The Vision foresees that professional farmers and growers will become even more knowledgeable and demanding of nutrient input by 2030.
Return on investment in fertilizers will be even more in focus by 2030. Increasing returns can be achieved by ensuring that farmers and growers apply the right nutrients to their plants at the optimum time.
The importance of all nutrients, including primary nutrients (nitrogen, phosphate and potash), secondary and micronutrients, will be included in all on-farm decision-making in order to maximise efficient plant growth.

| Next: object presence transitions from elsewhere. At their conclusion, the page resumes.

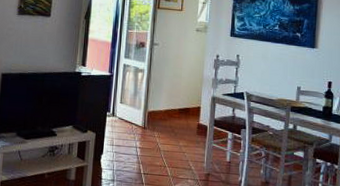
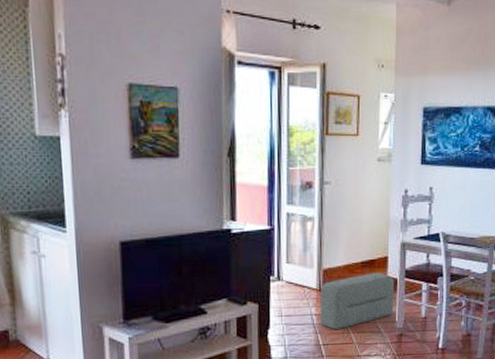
pouf: none [142,119,205,163] -> present [320,273,395,330]

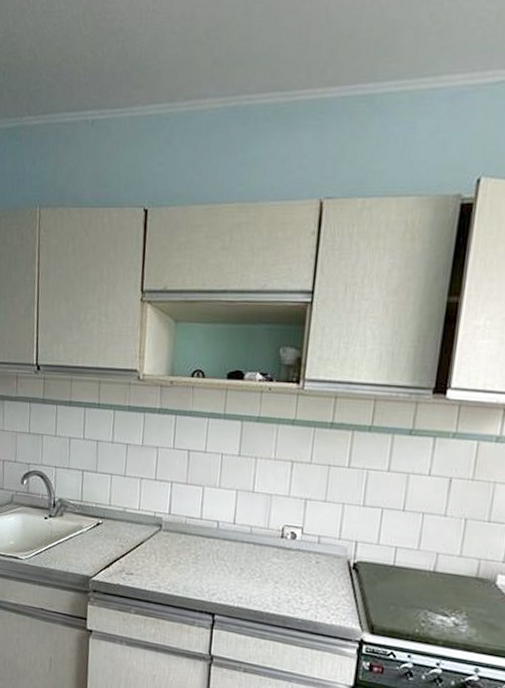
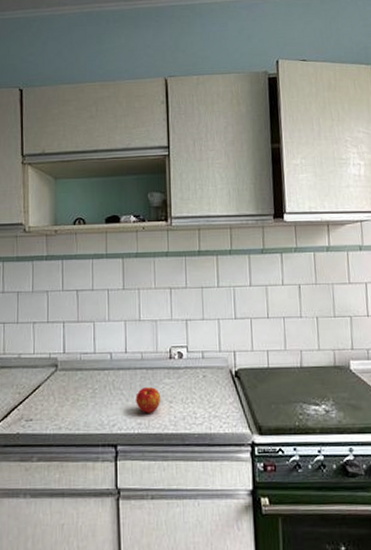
apple: none [239,562,267,590] -> present [136,387,161,413]

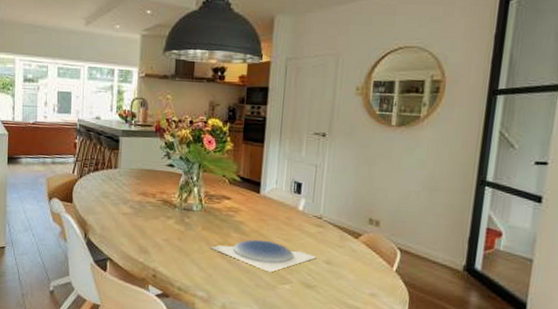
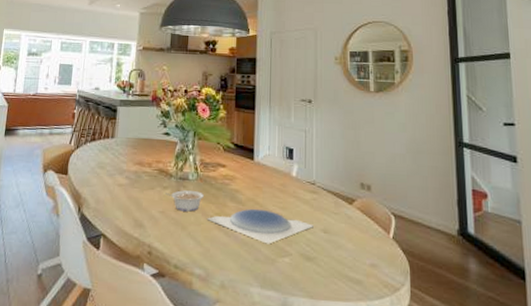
legume: none [169,220,208,241] -> present [165,190,204,212]

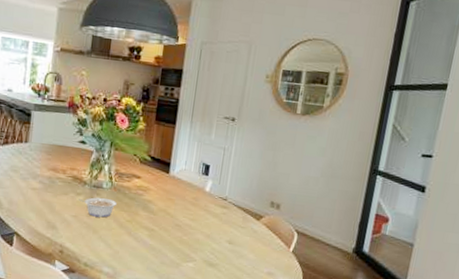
plate: present [206,208,313,244] -> none [118,218,220,251]

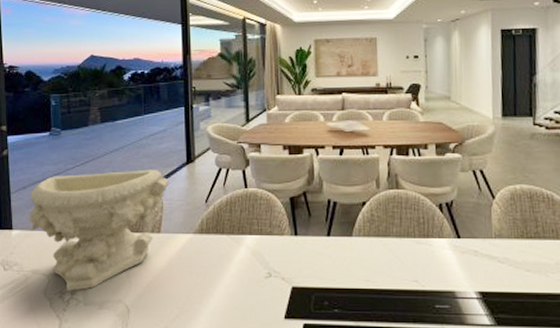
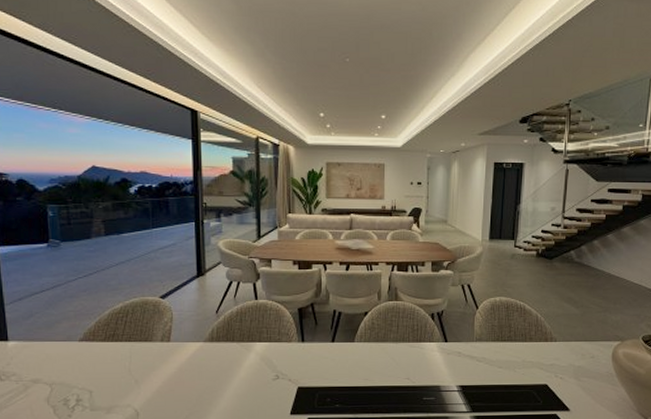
decorative bowl: present [29,169,169,291] -> none [26,282,179,398]

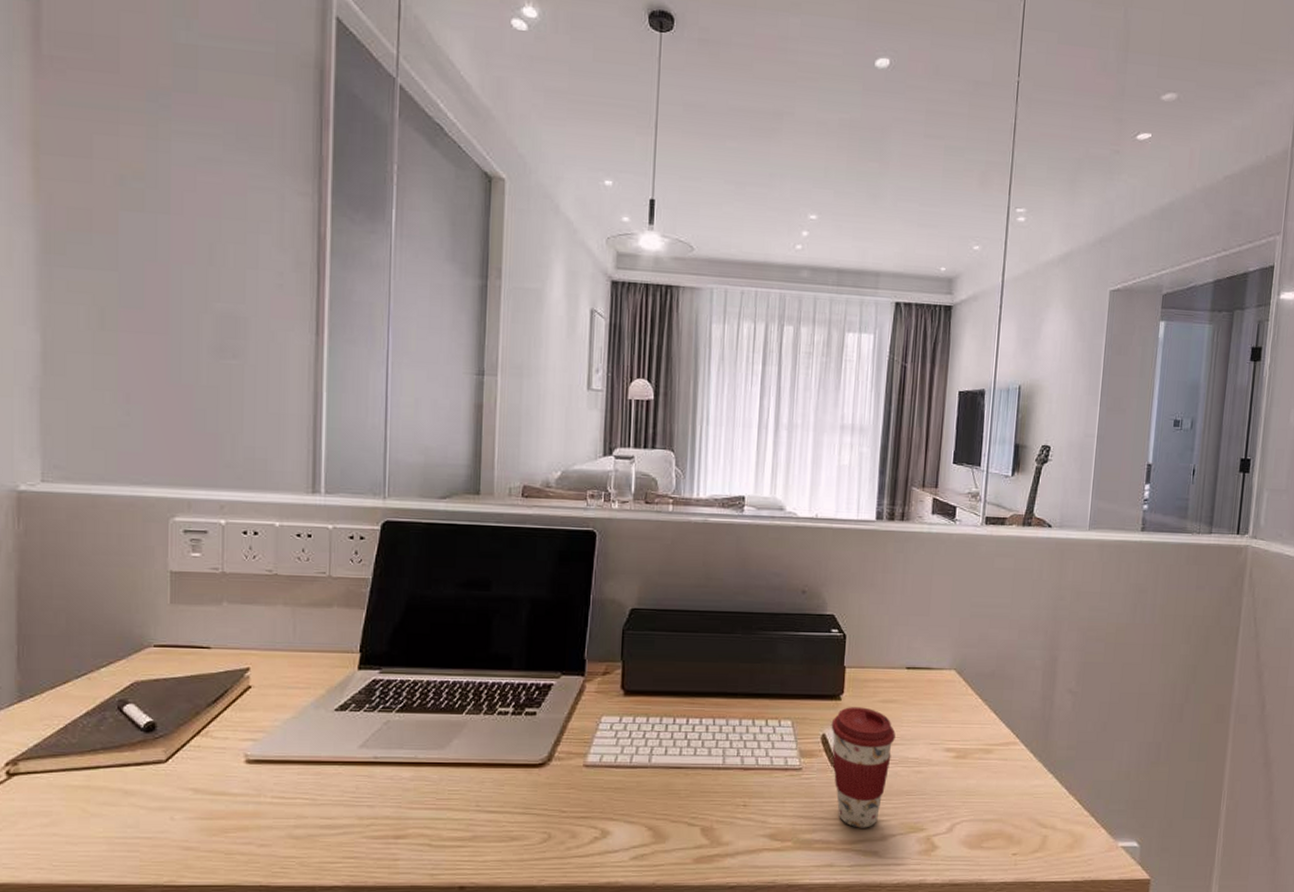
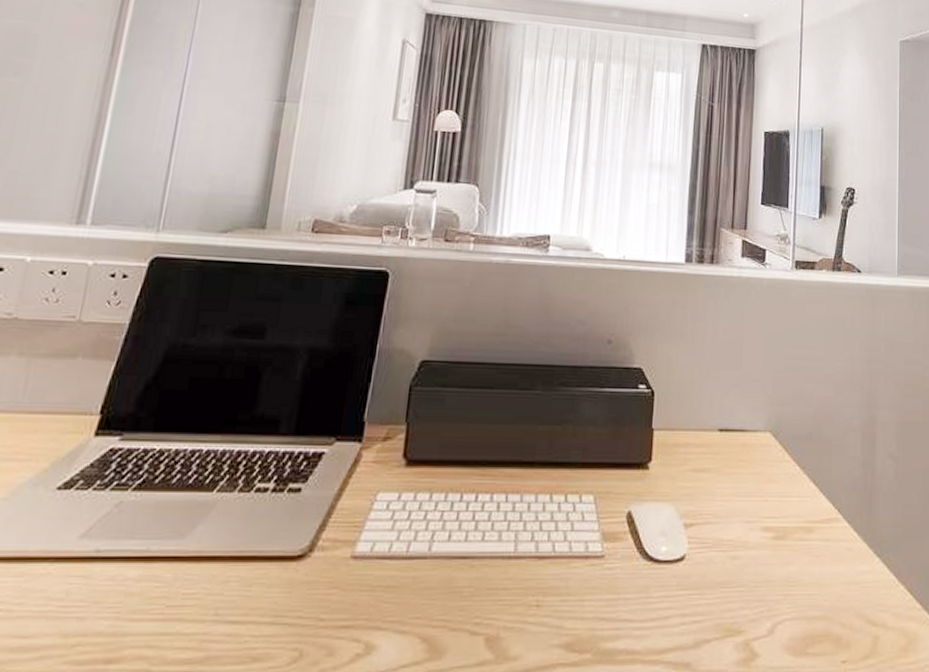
coffee cup: present [831,707,896,828] -> none [637,477,708,632]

Fertilizer production itself will also face increased regulatory pressure. New rules will limit emissions from production facilities and control wastes and by-products from fertilizer production sites. Producers will focus even more on sustainable techniques and inputs, including raw materials.
A new, better-educated generation of farmers and growers will operate much larger enterprises.